LES TEXTES SONT AU MONDE

D’abord – j’écris d’abord parce qu’il faut bien commencer par quelque chose mais tout cela est sans ordre, simultané, cyclique, récurrent – je conduis une voiture dans une agglomération en chantier. Des ruelles croisent des bretelles d’autoroute. La largeur des voies varie d’un extrême à l’autre, le sens de la circulation n’est jamais sûr et des chicanes apparaissent soudain. 

La situation se trouve compliquée du fait que, pour une raison oubliée, je n’ai pas vraiment la possibilité d’utiliser mes mains et qu’il me faut organiser les mouvements du véhicule en donnant de grands coups de rein. D’autre part, je n’ai pas accès aux pédales non plus et je n’ai pas souvenir d’un volant ou d’un quelconque accessoire dédié au pilotage. Et pourtant, je roule et, miraculeusement, personne n’est écrasé.

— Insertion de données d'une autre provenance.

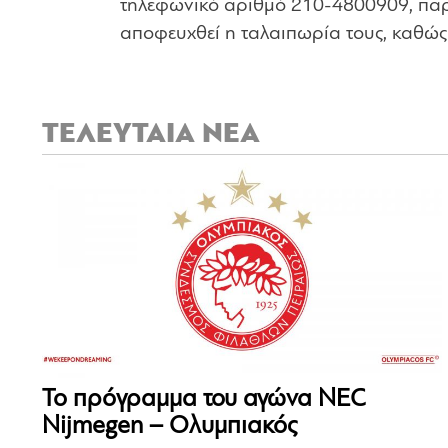
τηλεφωνικό αριθμό 210-4800909, παρ
αποφευχθεί η ταλαιπωρία τους, καθώς 
ΤΕΛΕΥΤΑΙΑ ΝΕΑ
Το πρόγραμμα του αγώνα NEC
Nijmegen – Ολυμπιακός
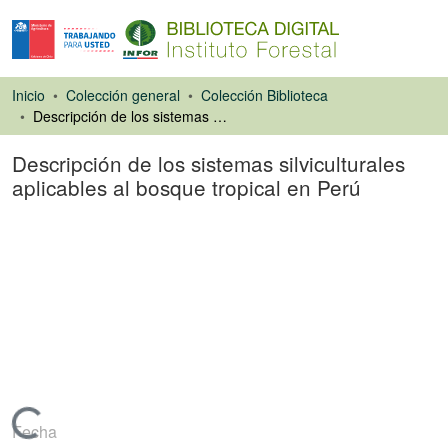
Inicio
Colección general
Colección Biblioteca
Descripción de los sistemas silviculturales aplicables al bosque tropical en Perú
Descripción de los sistemas silviculturales
aplicables al bosque tropical en Perú
Artículo de revista
Cargando...
Fecha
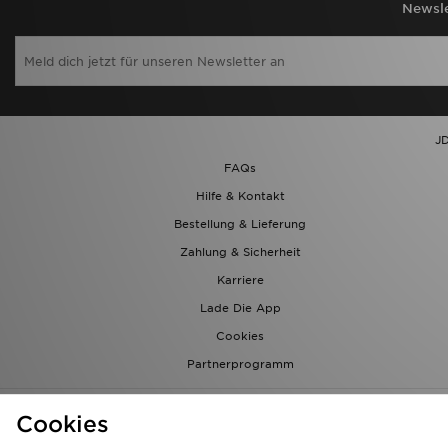
Newsle
JD
FAQs
Hilfe & Kontakt
Bestellung & Lieferung
Zahlung & Sicherheit
Karriere
Lade Die App
Cookies
Partnerprogramm
Cookies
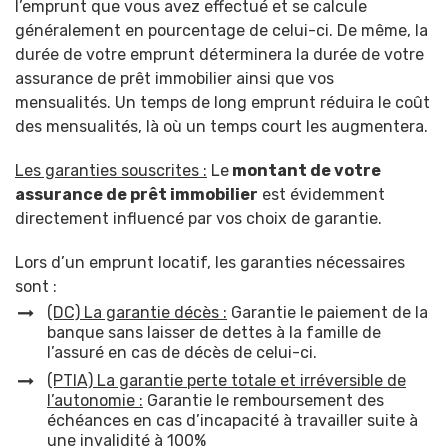
l’emprunt que vous avez effectué et se calcule
généralement en pourcentage de celui-ci. De même, la
durée de votre emprunt déterminera la durée de votre
assurance de prêt immobilier ainsi que vos
mensualités. Un temps de long emprunt réduira le coût
des mensualités, là où un temps court les augmentera.
Les garanties souscrites
:
Le
montant de votre
assurance de prêt immobilier
est évidemment
directement influencé par vos choix de garantie.
Lors d’un emprunt locatif, les garanties nécessaires
sont :
(DC) La garantie décès
:
Garantie le paiement de la
banque sans laisser de dettes à la famille de
l’assuré en cas de décès de celui-ci.
(PTIA) La garantie perte totale et irréversible de
l’autonomie :
Garantie le remboursement des
échéances en cas d’incapacité à travailler suite à
une invalidité à 100%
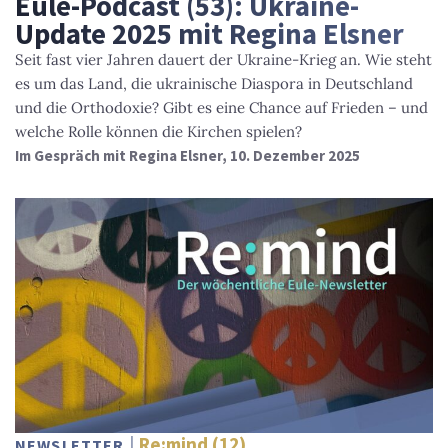
Eule-Podcast (53): Ukraine-
Update 2025 mit Regina Elsner
Seit fast vier Jahren dauert der Ukraine-Krieg an. Wie steht
es um das Land, die ukrainische Diaspora in Deutschland
und die Orthodoxie? Gibt es eine Chance auf Frieden – und
welche Rolle können die Kirchen spielen?
Im Gespräch mit Regina Elsner, 10. Dezember 2025
Re:mind (12)
NEWSLETTER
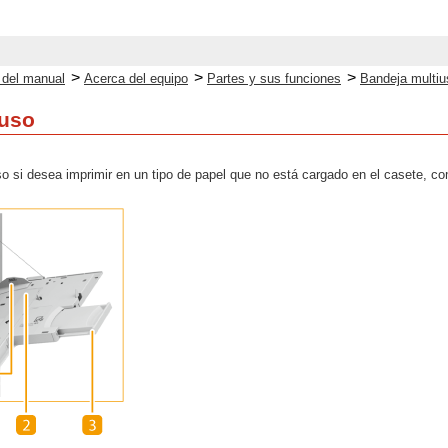
>
>
>
o del manual
Acerca del equipo
Partes y sus funciones
Bandeja multiu
iuso
uso si desea imprimir en un tipo de papel que no está cargado en el casete, c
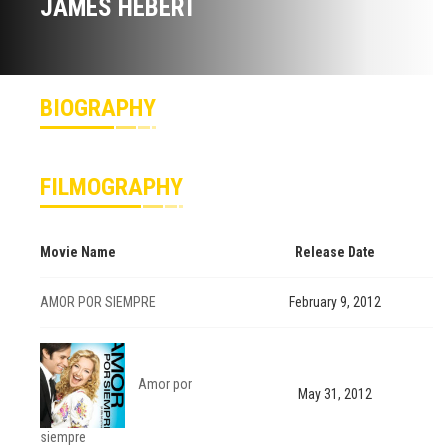
JAMES HÉBERT
BIOGRAPHY
FILMOGRAPHY
Movie Name
Release Date
AMOR POR SIEMPRE
February 9, 2012
Amor por
May 31, 2012
siempre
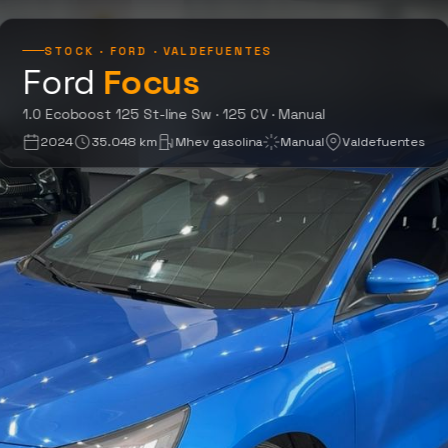
STOCK · FORD · VALDEFUENTES
Ford
Focus
1.0 Ecoboost 125 St-
1.0 Ecoboost 125 St-line Sw · 125 CV · Manual
2024
35.048 km
Mhev gasolina
Manual
Valdefuentes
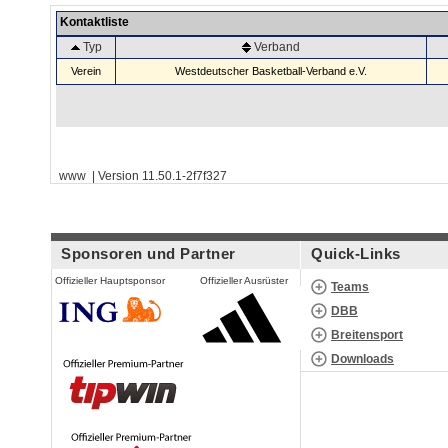
Kontaktliste
Typ
Verband
Verein
Westdeutscher Basketball-Verband e.V.
www | Version 11.50.1-2f7f327
Sponsoren und Partner
Quick-Links
Offizieller Hauptsponsor
Offizieller Ausrüster
Teams
DBB
Breitensport
Downloads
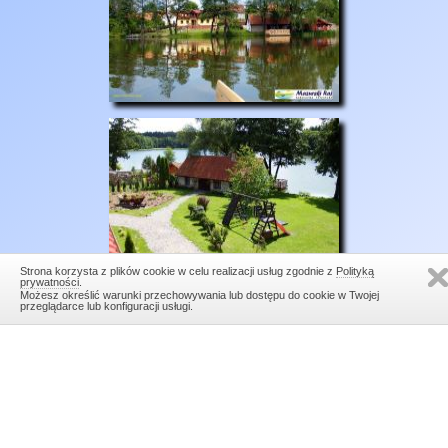
Strona korzysta z plików cookie w celu realizacji usług zgodnie z
Polityką
prywatności
.
Możesz określić warunki przechowywania lub dostępu do cookie w Twojej
przeglądarce lub konfiguracji usługi.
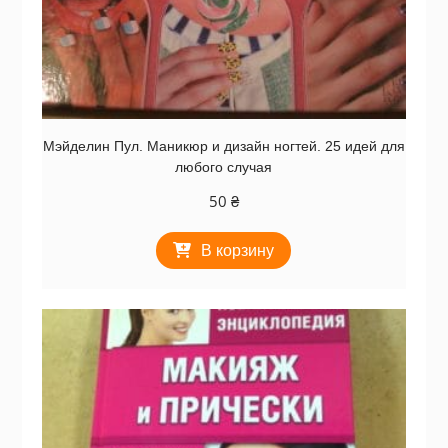
Мэйделин Пул. Маникюр и дизайн ногтей. 25 идей для
любого случая
50
₴
В корзину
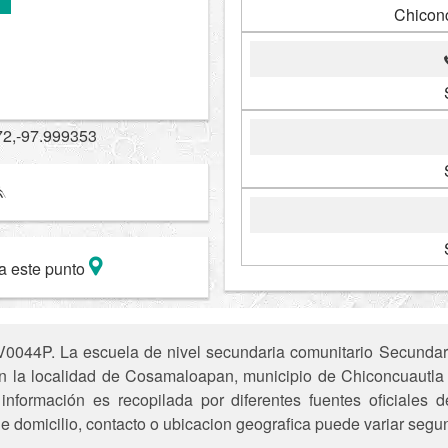
Chicon
72,-97.999353
a este punto
V0044P. La escuela de nivel secundaria comunitario Secunda
en la localidad de Cosamaloapan, municipio de Chiconcuautla
 información es recopilada por diferentes fuentes oficiales
e domicilio, contacto o ubicacion geografica puede variar segun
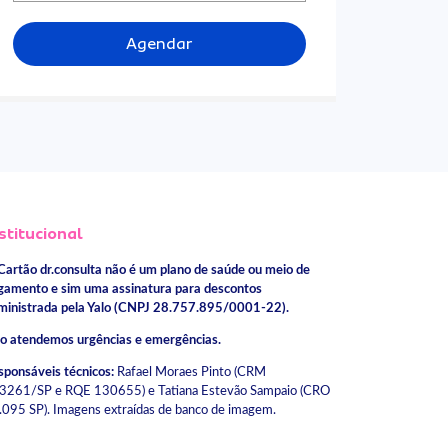
Agendar
stitucional
Cartão dr.consulta não é um plano de saúde ou meio de
gamento e sim uma assinatura para descontos
ministrada pela Yalo (CNPJ 28.757.895/0001-22).
o atendemos urgências e emergências.
sponsáveis técnicos:
Rafael Moraes Pinto (CRM
3261/SP e RQE 130655) e Tatiana Estevão Sampaio (CRO
.095 SP). Imagens extraídas de banco de imagem.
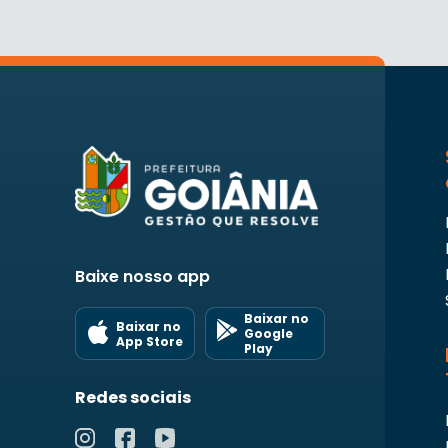
Baixe nosso app
Baixar no
Baixar no
Google
App Store
Play
Redes sociais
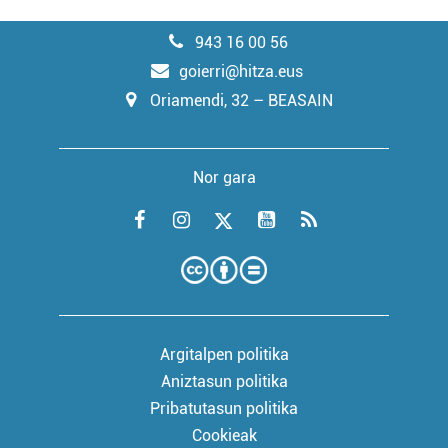
943 16 00 56
goierri@hitza.eus
Oriamendi, 32 – BEASAIN
Nor gara
Argitalpen politika
Aniztasun politika
Pribatutasun politika
Cookieak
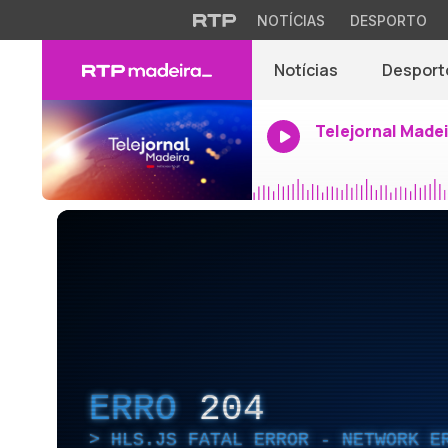
NOTÍCIAS
DESPORTO
Notícias
Desport
Telejornal Made
ERRO
204
HLS.JS FATAL ERROR - NETWORK E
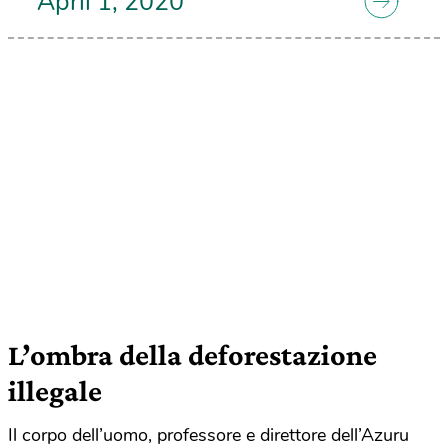
April 1, 2020
L’ombra della deforestazione
illegale
Il corpo dell’uomo, professore e direttore dell’Azuru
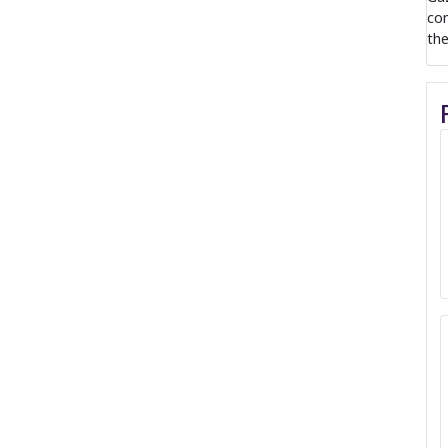
com
the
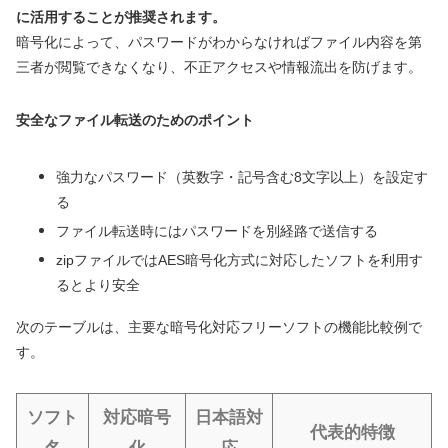
に活用することが推奨されます。
暗号化によって、パスワードがわからなければファイル内容を第
三者が閲覧できなくなり、不正アクセスや情報流出を防げます。
安全なファイル転送のためのポイント
強力なパスワード（英数字・記号含む8文字以上）を設定す
る
ファイル転送時にはパスワードを別経路で送信する
zipファイルではAES暗号化方式に対応したソフトを利用す
るとより安全
次のテーブルは、主要な暗号化対応フリーソフトの機能比較例で
す。
ソフト
対応暗号
日本語対
代表的特徴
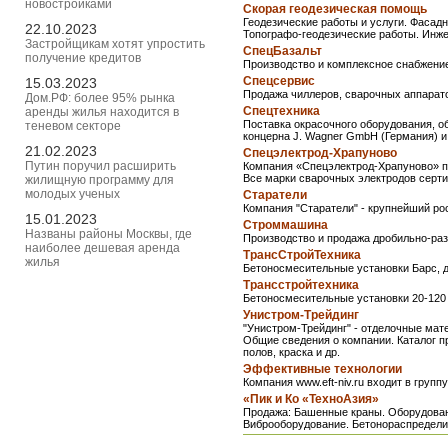
новостройками
Скорая геодезическая помощь
Геодезические работы и услуги. Фасад
22.10.2023
Топографо-геодезические работы. Инже
Застройщикам хотят упростить
СпецБазальт
получение кредитов
Производство и комплексное снабжени
Спецсервис
15.03.2023
Продажа чиллеров, сварочных аппарато
Дом.РФ: более 95% рынка
Спецтехника
аренды жилья находится в
Поставка окрасочного оборудования, 
теневом секторе
концерна J. Wagner GmbH (Германия) и 
21.02.2023
Спецэлектрод-Храпуново
Путин поручил расширить
Компания «Спецэлектрод-Храпуново» пр
Все марки сварочных электродов серт
жилищную программу для
молодых ученых
Старатели
Компания "Старатели" - крупнейший ро
15.01.2023
Строммашина
Названы районы Москвы, где
Производство и продажа дробильно-раз
наиболее дешевая аренда
ТрансСтройТехника
жилья
Бетоносмесительные установки Барс, 
Трансстройтехника
Бетоносмесительные установки 20-120
Унистром-Трейдинг
"Унистром-Трейдинг" - отделочные мат
Общие сведения о компании. Каталог п
полов, краска и др.
Эффективные технологии
Компания www.eft-niv.ru входит в гру
«Пик и Ко «ТехноАзия»
Продажа: Башенные краны. Оборудован
Виброоборудование. Бетонораспредели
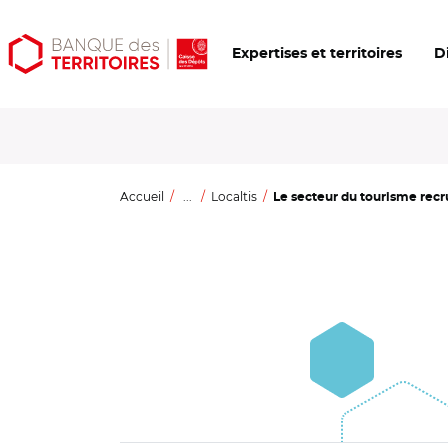
Aller
Aller
Ouvrir
Expertises et territoires
D
au
au
les
contenu
menu
outils
principal
principal
d'accessibilité
Accueil
...
Localtis
Le secteur du tourisme recrut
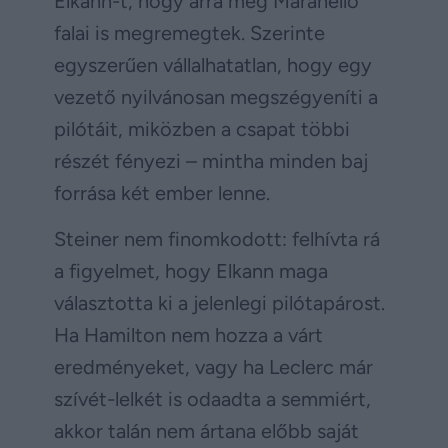
Elkann-t, hogy arra még Maranello
falai is megremegtek. Szerinte
egyszerűen vállalhatatlan, hogy egy
vezető nyilvánosan megszégyeníti a
pilótáit, miközben a csapat többi
részét fényezi – mintha minden baj
forrása két ember lenne.
Steiner nem finomkodott: felhívta rá
a figyelmet, hogy Elkann maga
választotta ki a jelenlegi pilótapárost.
Ha Hamilton nem hozza a várt
eredményeket, vagy ha Leclerc már
szívét-lelkét is odaadta a semmiért,
akkor talán nem ártana előbb saját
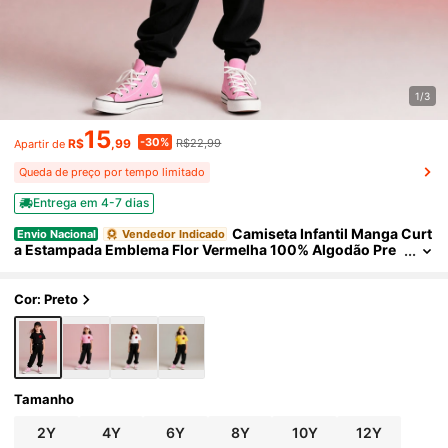
1/3
15
-30%
R$
,99
R$22,99
Apartir de
Queda de preço por tempo limitado
Entrega em 4-7 dias
Camiseta Infantil Manga Curt
Envio Nacional
Vendedor Indicado
a Estampada Emblema Flor Vermelha 100% Algodão Pre
mium Camisa Infantil Unissex
Cor: Preto
Tamanho
2Y
4Y
6Y
8Y
10Y
12Y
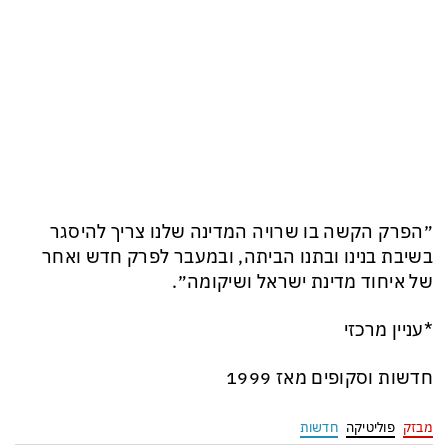
״הפרק הקשה בו שרויה המדינה שלנו צריך להיסגר
בשיבת בנינו ובתנו הביתה, ובמעבר לפרק חדש ואחר
של איחוד מדינת ישראל ושיקומה״.
*עניין מרכזי
חדשות וסקופים מאז 1999
מבזק
פוליטיקה
חדשות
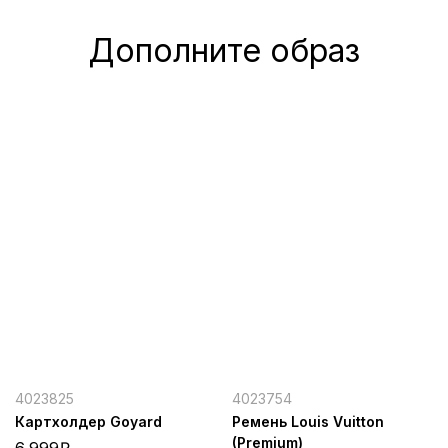
Дополните образ
4023825
4023754
Картхолдер Goyard
Ремень Louis Vuitton
(Premium)
6,999
₽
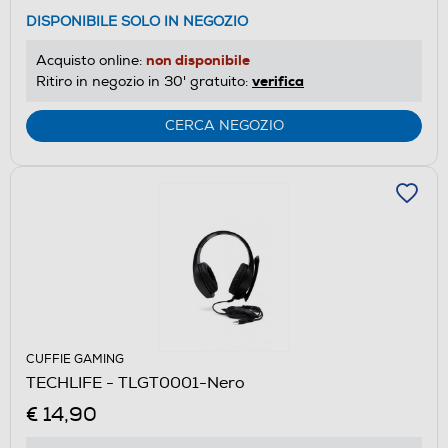
DISPONIBILE SOLO IN NEGOZIO
non disponibile
Acquisto online:
verifica
Ritiro in negozio in 30' gratuito:
CERCA NEGOZIO
CUFFIE GAMING
TECHLIFE - TLGT0001-Nero
€ 14,90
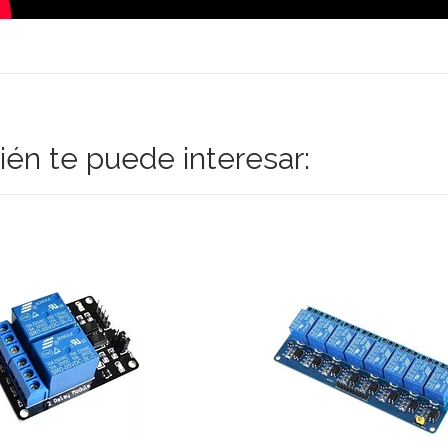
én te puede interesar:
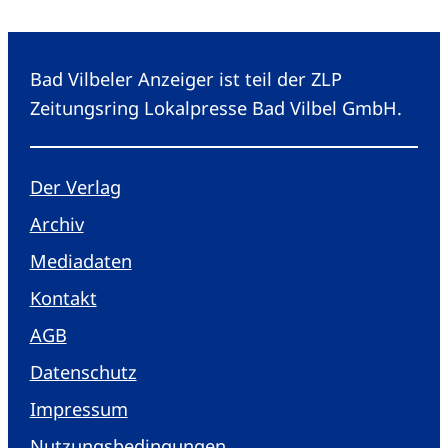
Bad Vilbeler Anzeiger ist teil der ZLP
Zeitungsring Lokalpresse Bad Vilbel GmbH.
Der Verlag
Archiv
Mediadaten
Kontakt
AGB
Datenschutz
Impressum
Nutzungsbedingungen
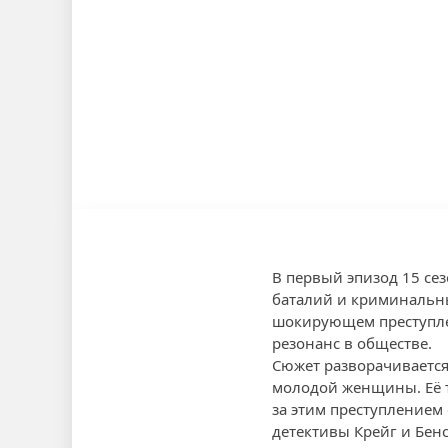
В первый эпизод 15 се
баталий и криминальны
шокирующем преступлен
резонанс в обществе.
Сюжет разворачивается
молодой женщины. Её т
за этим преступлением 
детективы Крейг и Бен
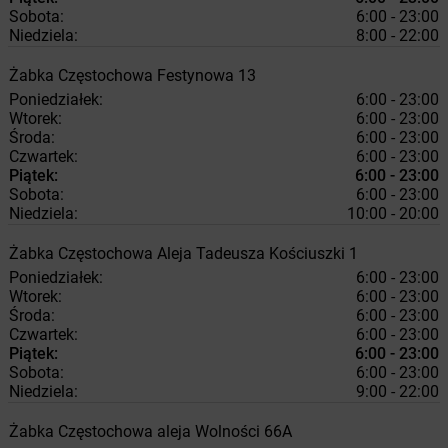
Sobota:
6:00 - 23:00
Niedziela:
8:00 - 22:00
Żabka
Częstochowa
Festynowa 13
Poniedziałek:
6:00 - 23:00
Wtorek:
6:00 - 23:00
Środa:
6:00 - 23:00
Czwartek:
6:00 - 23:00
Piątek:
6:00 - 23:00
Sobota:
6:00 - 23:00
Niedziela:
10:00 - 20:00
Żabka
Częstochowa
Aleja Tadeusza Kościuszki 1
Poniedziałek:
6:00 - 23:00
Wtorek:
6:00 - 23:00
Środa:
6:00 - 23:00
Czwartek:
6:00 - 23:00
Piątek:
6:00 - 23:00
Sobota:
6:00 - 23:00
Niedziela:
9:00 - 22:00
Żabka
Częstochowa
aleja Wolności 66A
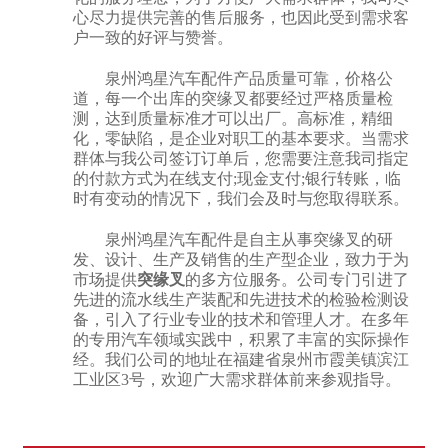
心尽力提供完善的售后服务，也因此受到需求客
户一致的好评与赞誉。
泉州鸿星汽车配件产品质量可靠，价格公
道，每一个出库的突缘叉都要经过严格质量检
测，达到质量标准才可以出厂。高标准，精细
化，零缺陷，是企业对职工的基本要求。当需求
群体与我公司签订订单后，您需要注意我司指定
的付款方式为在线支付;现金支付;银行转账，临
时有变动的情况下，我们会及时与您取得联系。
泉州鸿星汽车配件是自主从事突缘叉的研
发、设计、生产及销售的生产型企业，致力于为
市场提供
突缘叉
的多方位服务。公司专门引进了
先进的流水线生产装配和先进技术的检验检测设
备，引入了行业专业的技术和管理人才。在多年
的专用汽车领域实践中，积累了丰富的实际操作
经。我们公司的地址在福建省泉州市霞美镇滨江
工业区3号，欢迎广大需求群体前来参观指导。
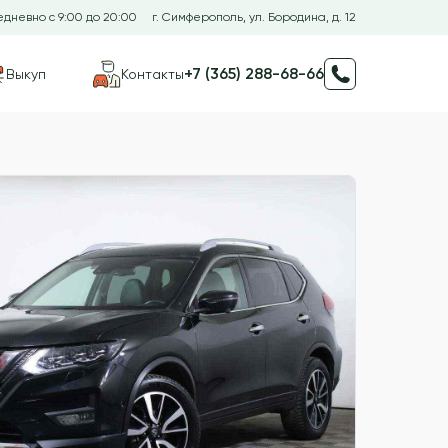
дневно с 9:00 до 20:00
г. Симферополь, ул. Бородина, д. 12
+7 (365) 288-68-66
Выкуп
Контакты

À un autre moment, je me promène dans cette ville, qui pourrait être Pékin, mais ce n’est pas Pékin, je sais que nous ne sommes pas en Chine, bien qu’à proximité de la Chine. Nous sommes en vue de la Chine, mais nous ne sommes pas en territoire chinois. Nous sommes un groupe de promeneurs et soudain un immeuble s’effondre. Un immeuble gigantesque. Si haut, large et lointain qu’il semble fait de vapeur. L’on dirait d’un nuage qui affecterait la forme d’un immeuble. Mais ce qui donne cette impression de nuage, c’est précisément le fait qu’il s’effondre, qu’il tombe en poussière.
Une poussière dense, lourde, massive, qui tombe sur nous depuis une hauteur impensable, une distance impossible à évaluer et nous nous abritons comme nous pouvons avant d’être submergés par le déluge de pierres et de béton pulvérisé.

Et pendant tout ce temps, dans un autre espace mental coextensif, je me trouve en villégiature dans une vieille demeure aux installations vétustes. C’est une maison qui devait être luxueuse au XVIIe siècle. Elle possède des secrets fabuleux. Tout un réseau hydraulique. Les murs contiennent du charbon pour le chauffage. Tous ces systèmes sont hors d’usage et fragilisent l’édifice.
Je suis en conversation avec un type d’une jeunesse, d’une beauté et d’une énergie formidables, qui me propose une sorte de jeu de piste, à travers une succession d’images, de phrases, de documents. Ca commence par un tableau représentant un groupe de jeunes femmes en costumes de religieuses. Ce pourraient être des nonnes ou tout simplement des jeunes femmes qui font leurs études dans un couvent. Je ne me souviens plus des images intermédiaires mais ce qui est important dans l’image, pour mon interlocuteur, ce sont les femmes. Il met cette image en rapport avec une phrase mystérieuse trouvée dans un des livres de la bibliothèque: « Il recherchait ce qui, ayant touché l’ombre, avait acquis l’expérience et le goût de l’onde. »

Mon interlocuteur se moque de moi qui n’ait pas compris que le goût de l’ombre, le contact de l’ombre font explicitement référence à la sexualité et que ce qui est recherché par le narrateur dudit texte ce sont des femmes nanties de cette expérience-là, dont il croit déceler un exemple parmi les jeunes femmes en costumes de bonnes sœurs du premier tableau.

Je réponds que les textes sont au monde. Qu’ils y sont pour une raison qui dépasse leurs auteurs et leurs lecteurs et possèdent une part essentielle et absolue de vérité qui – de même – échappe essentiellement à tous, même s’il est permis d’en apercevoir tel ou tel fragment, à la faveur d’un éclat de lumière, d’un malentendu, d’un hasard, d’un angle inattendu.